-- Exercise data follows --

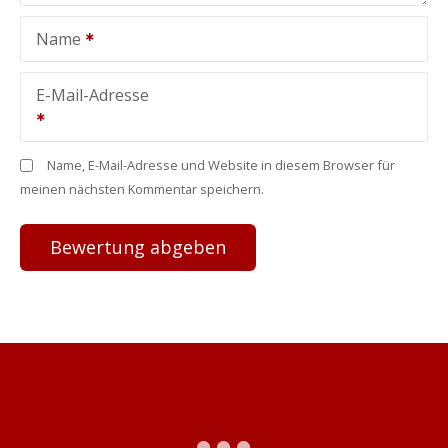
Name
E-Mail-Adresse
Name, E-Mail-Adresse und Website in diesem Browser für
meinen nächsten Kommentar speichern.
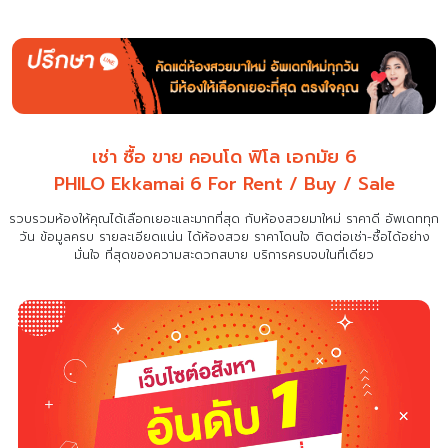
เช่า ซื้อ ขาย คอนโด ฟิโล เอกมัย 6
PHILO Ekkamai 6 For Rent / Buy / Sale
รวบรวมห้องให้คุณได้เลือกเยอะและมากที่สุด กับห้องสวยมาใหม่ ราคาดี อัพเดททุก
วัน ข้อมูลครบ รายละเอียดแน่น
ได้ห้องสวย ราคาโดนใจ ติดต่อเช่า-ซื้อได้อย่าง
มั่นใจ ที่สุดของความสะดวกสบาย บริการครบจบในที่เดียว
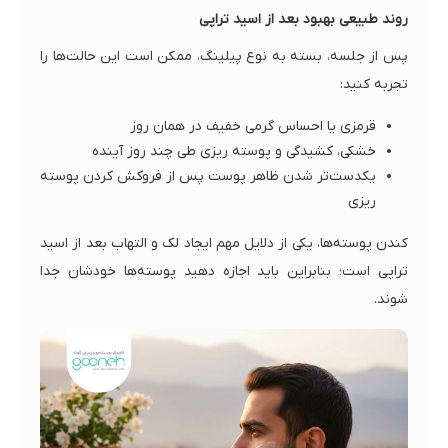
روند طبیعی بهبود بعد از اسید تراپی
پس از جلسه، بسته به نوع پیلینگ، ممکن است این حالت‌ها را
تجربه کنید:
قرمزی یا احساس گرمی خفیف در همان روز
خشکی، کشیدگی و پوسته ریزی طی چند روز آینده
یکدست‌تر شدن ظاهر پوست پس از فروکش کردن پوسته
ریزی
کندن پوسته‌ها، یکی از دلایل مهم ایجاد لک و التهاب بعد از اسید
تراپی است؛ بنابراین باید اجازه دهید پوسته‌ها خودشان جدا
شوند.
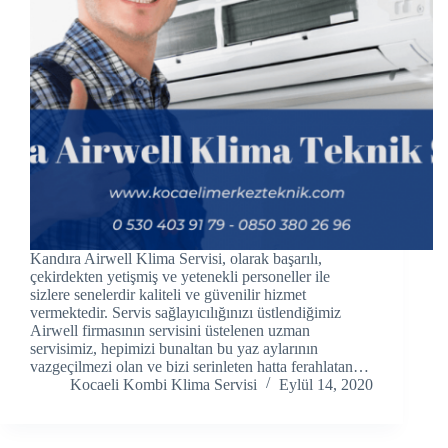
cklink panel
cklink panel
cklink panel
cklink Panel
cklink panel
cklink Panel
Kandıra Airwell Klima Servisi, olarak başarılı,
cklink panel
çekirdekten yetişmiş ve yetenekli personeller ile
sizlere senelerdir kaliteli ve güvenilir hizmet
vermektedir. Servis sağlayıcılığınızı üstlendiğimiz
cklink panel
Airwell firmasının servisini üstelenen uzman
servisimiz, hepimizi bunaltan bu yaz aylarının
cklink panel
vazgeçilmezi olan ve bizi serinleten hatta ferahlatan…
Kocaeli Kombi Klima Servisi
Eylül 14, 2020
cklink Panel
cklink panel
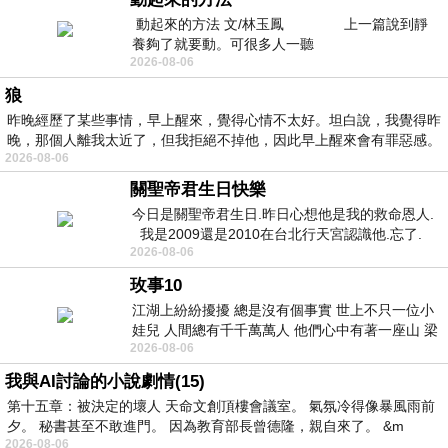
動起來的方法 文/林玉鳳 上一篇說到靜
養夠了就要動。可很多人一聽
2026-08-06
狼
昨晚經歷了某些事情，早上醒來，覺得心情不太好。坦白說，我覺得昨
晚，那個人離我太近了，但我拒絕不掉他，因此早上醒來會有罪惡感。
2026-08-06
關聖帝君生日快樂
今日是關聖帝君生日.昨日心想他是我的救命恩人.
我是2009還是2010在台北行天宮認識他.忘了.
2026-08-06
一個奇摩交友的網友學
玫事10
江湖上紛紛擾擾 總是沒有個事實 世上不只一位小
娃兒 人間總有千千萬萬人 他們心中有著一座山 梁
2026-08-06
山佛山泰華衡恆嵩 一山之高
我與AI討論的小說劇情(15)
第十五章：被決定的壞人 天命文創頂樓會議室。 氣氛冷得像暴風雨前
夕。 秘書甚至不敢進門。 因為教育部長曾德隆，親自來了。 &m
2026-08-06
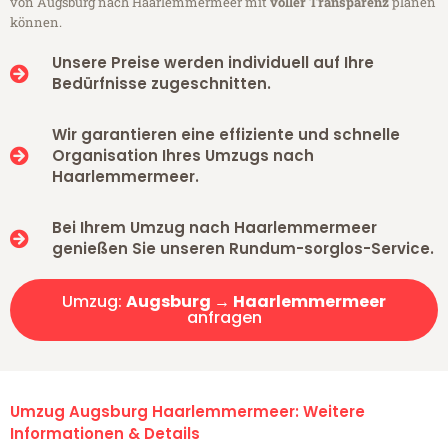
von Augsburg nach Haarlemmermeer mit
voller Transparenz
planen
können.
Unsere Preise werden individuell auf Ihre
Bedürfnisse zugeschnitten.
Wir garantieren eine effiziente und schnelle
Organisation Ihres Umzugs nach
Haarlemmermeer.
Bei Ihrem Umzug nach Haarlemmermeer
genießen Sie unseren Rundum-sorglos-Service.
Umzug:
Augsburg → Haarlemmermeer
anfragen
Umzug Augsburg Haarlemmermeer: Weitere
Informationen & Details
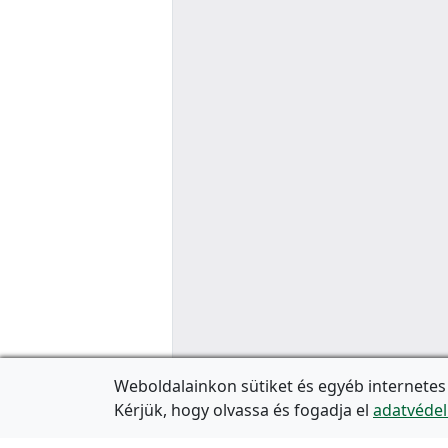
Weboldalainkon sütiket és egyéb internetes
Kérjük, hogy olvassa és fogadja el
adatvédel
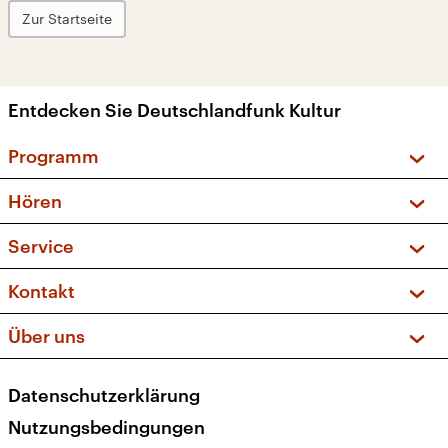
Zur Startseite
Entdecken Sie Deutschlandfunk Kultur
Programm
Vorschau und Rückschau
Hören
Sendungen und Podcasts
Livestream
Service
Musikliste
Frequenzen (UKW + DAB+)
FAQ
Kontakt
Kakadu – Das Kinderprogramm
Apps
Archiv
Hörerservice
Über uns
Newsletter
Social Media
Deutschlandradio
RSS
Datenschutzerklärung
Presse
Veranstaltungen
Nutzungsbedingungen
Karriere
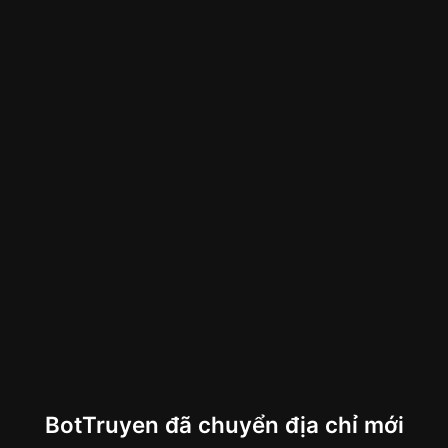
BotTruyen đã chuyển địa chỉ mới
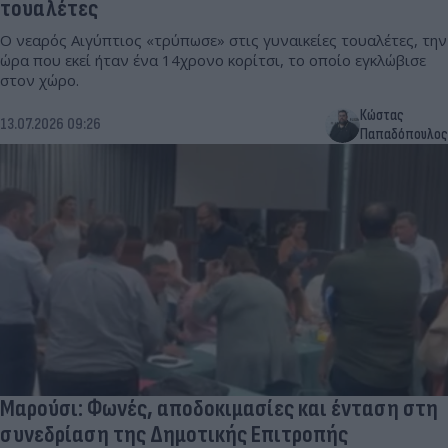
τουαλέτες
Ο νεαρός Αιγύπτιος «τρύπωσε» στις γυναικείες τουαλέτες, την
ώρα που εκεί ήταν ένα 14χρονο κορίτσι, το οποίο εγκλώβισε
στον χώρο.
Κώστας
13.07.2026 09:26
Παπαδόπουλος
Μαρούσι: Φωνές, αποδοκιμασίες και ένταση στη
συνεδρίαση της Δημοτικής Επιτροπής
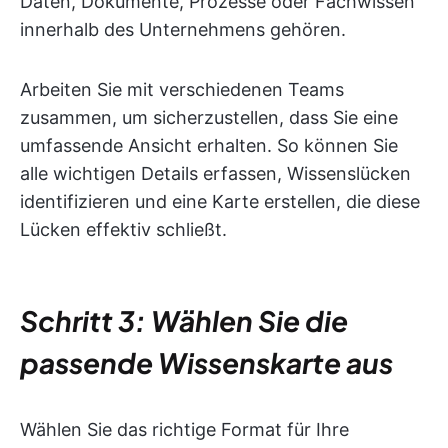
Daten, Dokumente, Prozesse oder Fachwissen
innerhalb des Unternehmens gehören.
Arbeiten Sie mit verschiedenen Teams
zusammen, um sicherzustellen, dass Sie eine
umfassende Ansicht erhalten. So können Sie
alle wichtigen Details erfassen, Wissenslücken
identifizieren und eine Karte erstellen, die diese
Lücken effektiv schließt.
Schritt 3: Wählen Sie die
passende Wissenskarte aus
Wählen Sie das richtige Format für Ihre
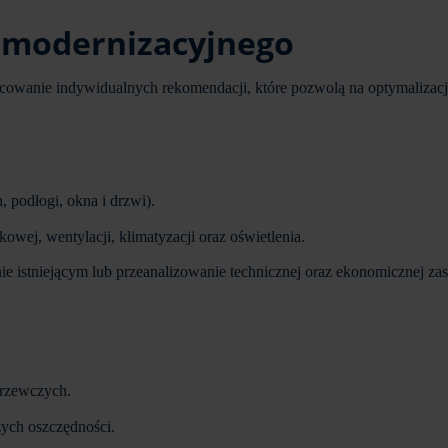
omodernizacyjnego
wanie indywidualnych rekomendacji, które pozwolą na optymalizację z
, podłogi, okna i drzwi).
owej, wentylacji, klimatyzacji oraz oświetlenia.
ie istniejącym lub przeanalizowanie technicznej oraz ekonomicznej zas
 grzewczych.
zych oszczędności.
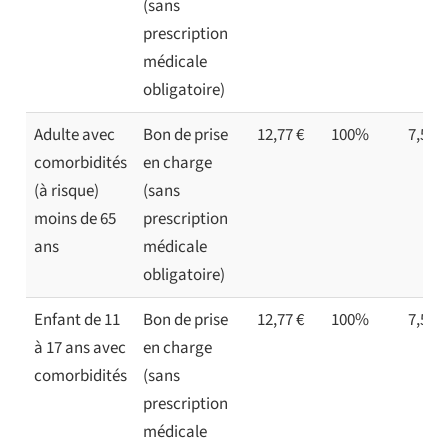
(sans
prescription
médicale
obligatoire)
Adulte avec
Bon de prise
12,77 €
100%
7,50 €
comorbidités
en charge
(à risque)
(sans
moins de 65
prescription
ans
médicale
obligatoire)
Enfant de 11
Bon de prise
12,77 €
100%
7,50 €
à 17 ans avec
en charge
comorbidités
(sans
prescription
médicale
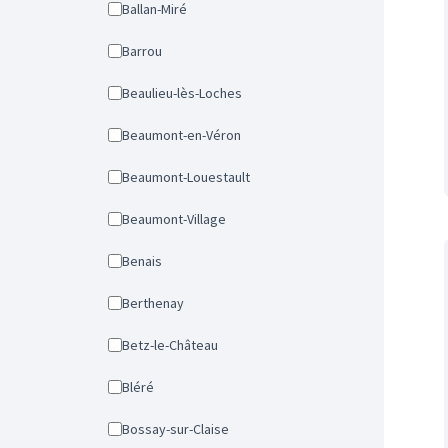
Ballan-Miré
Barrou
Beaulieu-lès-Loches
Beaumont-en-Véron
Beaumont-Louestault
Beaumont-Village
Benais
Berthenay
Betz-le-Château
Bléré
Bossay-sur-Claise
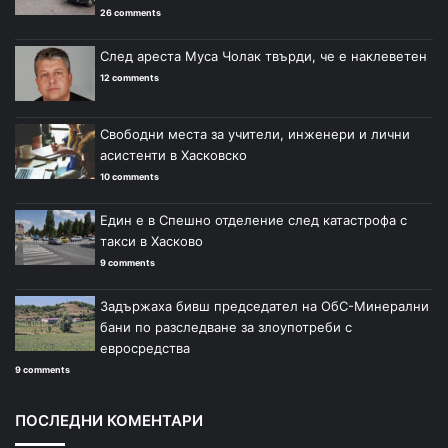
26 comments
След ареста Муса Чолак твърди, че е наклеветен
12 comments
Свободни места за учители, инженери и лични
асистенти в Хасковско
10 comments
Един е в Спешно отделение след катастрофа с
такси в Хасково
9 comments
Задържаха бивш председател на ОбС-Минерални
бани по разследване за злоупотреби с
евросредства
9 comments
ПОСЛЕДНИ КОМЕНТАРИ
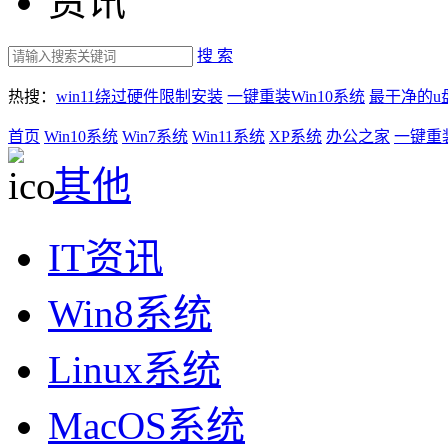
资讯
搜 索
热搜：
win11绕过硬件限制安装
一键重装Win10系统
最干净的u
首页
Win10系统
Win7系统
Win11系统
XP系统
办公之家
一键重
其他
IT资讯
Win8系统
Linux系统
MacOS系统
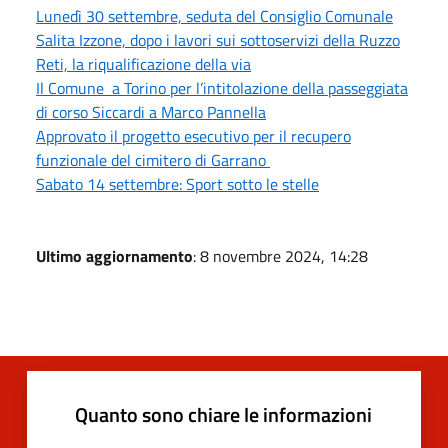
Lunedì 30 settembre, seduta del Consiglio Comunale
Salita Izzone, dopo i lavori sui sottoservizi della Ruzzo
Reti, la riqualificazione della via
Il Comune a Torino per l’intitolazione della passeggiata
di corso Siccardi a Marco Pannella
Approvato il progetto esecutivo per il recupero
funzionale del cimitero di Garrano
Sabato 14 settembre: Sport sotto le stelle
Ultimo aggiornamento
: 8 novembre 2024, 14:28
Quanto sono chiare le informazioni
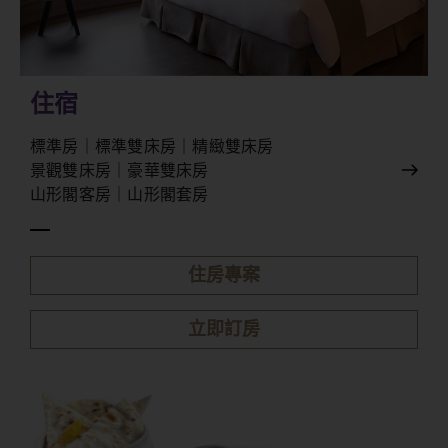
住宿
標準房｜標準雙床房｜精緻雙床房
景觀雙床房｜豪華雙床房​
山形閣客房｜山形閣套房
住房專案
立即訂房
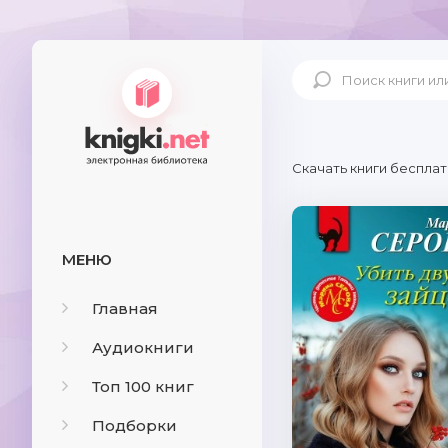
Скачать книги бесплат
МЕНЮ
Главная
Аудиокниги
Топ 100 книг
Подборки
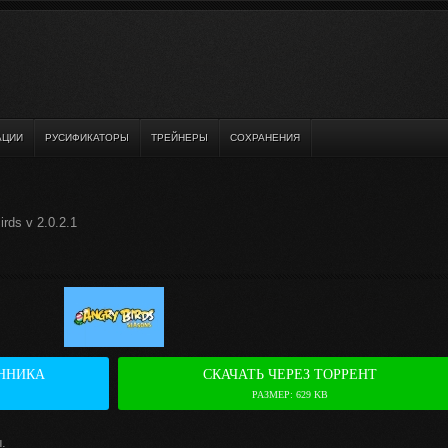
АЦИИ
РУСИФИКАТОРЫ
ТРЕЙНЕРЫ
СОХРАНЕНИЯ
rds v 2.0.2.1
ННИКА
СКАЧАТЬ ЧЕРЕЗ ТОРРЕНТ
РАЗМЕР: 629 KB
.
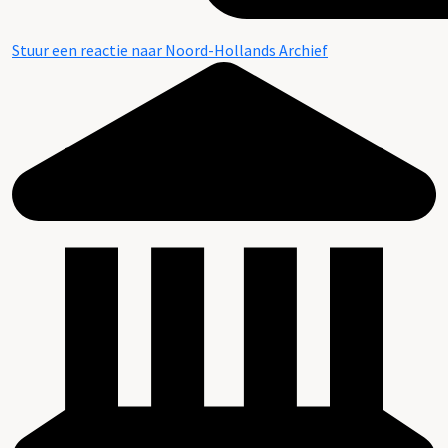
Stuur een reactie naar Noord-Hollands Archief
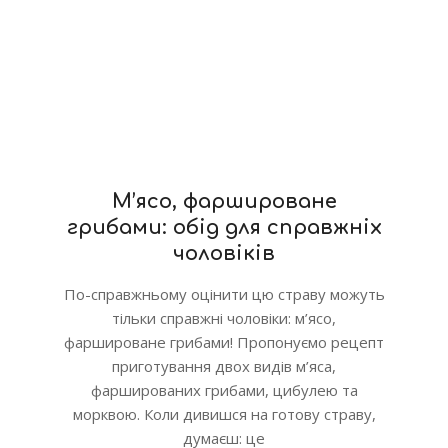
М’ясо, фаршироване
грибами: обід для справжніх
чоловіків
По-справжньому оцінити цю страву можуть
тільки справжні чоловіки: м’ясо,
фаршироване грибами! Пропонуємо рецепт
приготування двох видів м’яса,
фаршированих грибами, цибулею та
морквою. Коли дивишся на готову страву,
думаєш: це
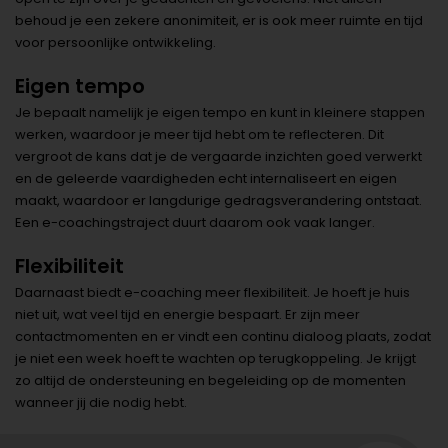
behoud je een zekere anonimiteit, er is ook meer ruimte en tijd
voor persoonlijke ontwikkeling.
Eigen tempo
Je bepaalt namelijk je eigen tempo en kunt in kleinere stappen
werken, waardoor je meer tijd hebt om te reflecteren. Dit
vergroot de kans dat je de vergaarde inzichten goed verwerkt
en de geleerde vaardigheden echt internaliseert en eigen
maakt, waardoor er langdurige gedragsverandering ontstaat.
Een e-coachingstraject duurt daarom ook vaak langer.
Flexibiliteit
Daarnaast biedt e-coaching meer flexibiliteit. Je hoeft je huis
niet uit, wat veel tijd en energie bespaart. Er zijn meer
contactmomenten en er vindt een continu dialoog plaats, zodat
je niet een week hoeft te wachten op terugkoppeling. Je krijgt
zo altijd de ondersteuning en begeleiding op de momenten
wanneer jij die nodig hebt.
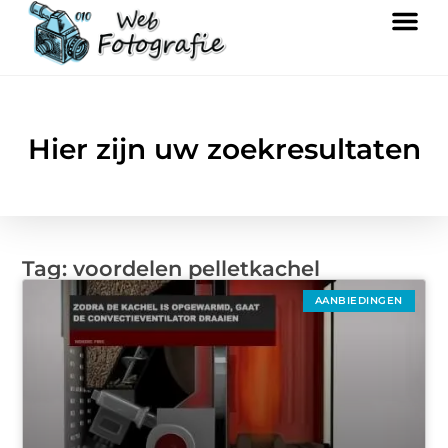
Hier zijn uw zoekresultaten
Tag: voordelen pelletkachel
AANBIEDINGEN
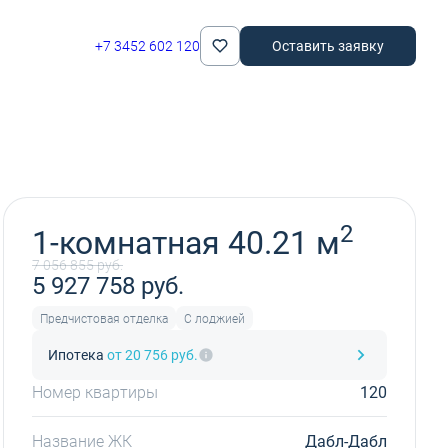
+7 3452 602 120
Оставить заявку
Забронировать
2
1-комнатная 40.21 м
7 056 855 руб.
5 927 758 руб.
Предчистовая отделка
С лоджией
Ипотека
от 20 756 руб.
Номер квартиры
120
Название ЖК
Дабл-Дабл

-- Exercise data concluded --

| What is needed |
Beginning with the line that contains "AANBIEDINGEN", print exactly every line through the end of the records, both included. Omit the pictures.

| Solution for this exercise |
AANBIEDINGEN
+7 3452 602 120
Оставить заявку
Забронировать
2
1-комнатная 40.21 м
7 056 855 руб.
5 927 758 руб.
Предчистовая отделка
С лоджией
Ипотека
от 20 756 руб.
Номер квартиры
120
Название ЖК
Дабл-Дабл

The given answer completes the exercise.